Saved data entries
((
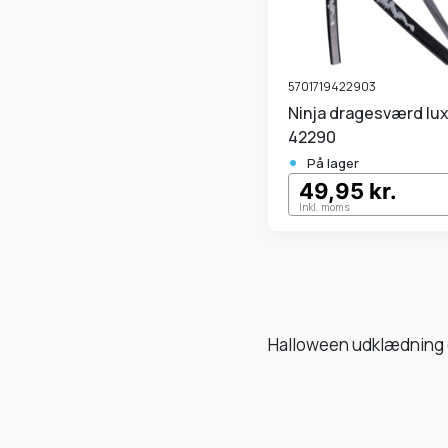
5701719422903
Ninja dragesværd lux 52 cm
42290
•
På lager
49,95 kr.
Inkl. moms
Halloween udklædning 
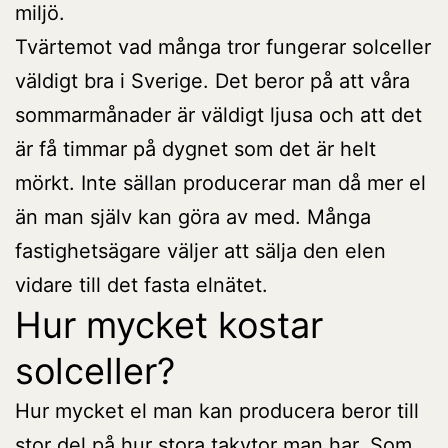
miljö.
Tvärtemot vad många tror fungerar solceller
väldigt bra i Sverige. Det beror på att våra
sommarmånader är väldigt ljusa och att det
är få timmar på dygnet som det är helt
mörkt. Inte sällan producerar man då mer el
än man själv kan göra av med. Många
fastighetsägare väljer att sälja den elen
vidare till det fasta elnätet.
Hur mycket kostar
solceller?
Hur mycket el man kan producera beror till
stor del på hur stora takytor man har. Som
))
((
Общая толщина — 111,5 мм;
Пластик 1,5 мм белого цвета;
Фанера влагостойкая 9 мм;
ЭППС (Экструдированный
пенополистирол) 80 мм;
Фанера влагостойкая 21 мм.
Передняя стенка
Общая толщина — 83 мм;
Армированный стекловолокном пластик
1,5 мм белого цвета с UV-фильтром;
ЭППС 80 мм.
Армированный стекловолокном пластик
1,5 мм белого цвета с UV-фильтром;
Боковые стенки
))
((
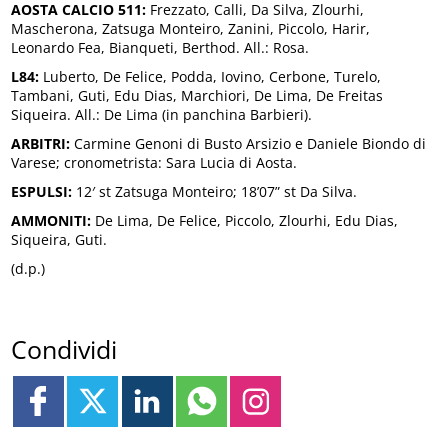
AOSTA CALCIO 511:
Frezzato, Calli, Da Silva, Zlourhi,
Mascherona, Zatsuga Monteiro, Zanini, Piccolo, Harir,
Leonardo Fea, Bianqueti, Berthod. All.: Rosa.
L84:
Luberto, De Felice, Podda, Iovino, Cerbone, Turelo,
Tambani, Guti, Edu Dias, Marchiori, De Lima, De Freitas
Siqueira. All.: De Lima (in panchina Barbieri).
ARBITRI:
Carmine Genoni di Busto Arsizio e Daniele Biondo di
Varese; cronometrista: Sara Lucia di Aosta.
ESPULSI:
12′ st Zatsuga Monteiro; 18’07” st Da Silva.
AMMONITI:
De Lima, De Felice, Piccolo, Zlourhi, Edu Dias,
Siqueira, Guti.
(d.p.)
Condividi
))
» What needs to be done:
Copy out the records above verbatim, from the line containing "5701719422903" through the line containing "Halloween udklædning", with both of those lines included.

» Answer section:
5701719422903
Ninja dragesværd lux 52 cm
42290
•
På lager
49,95 kr.
Inkl. moms
Halloween udklædning 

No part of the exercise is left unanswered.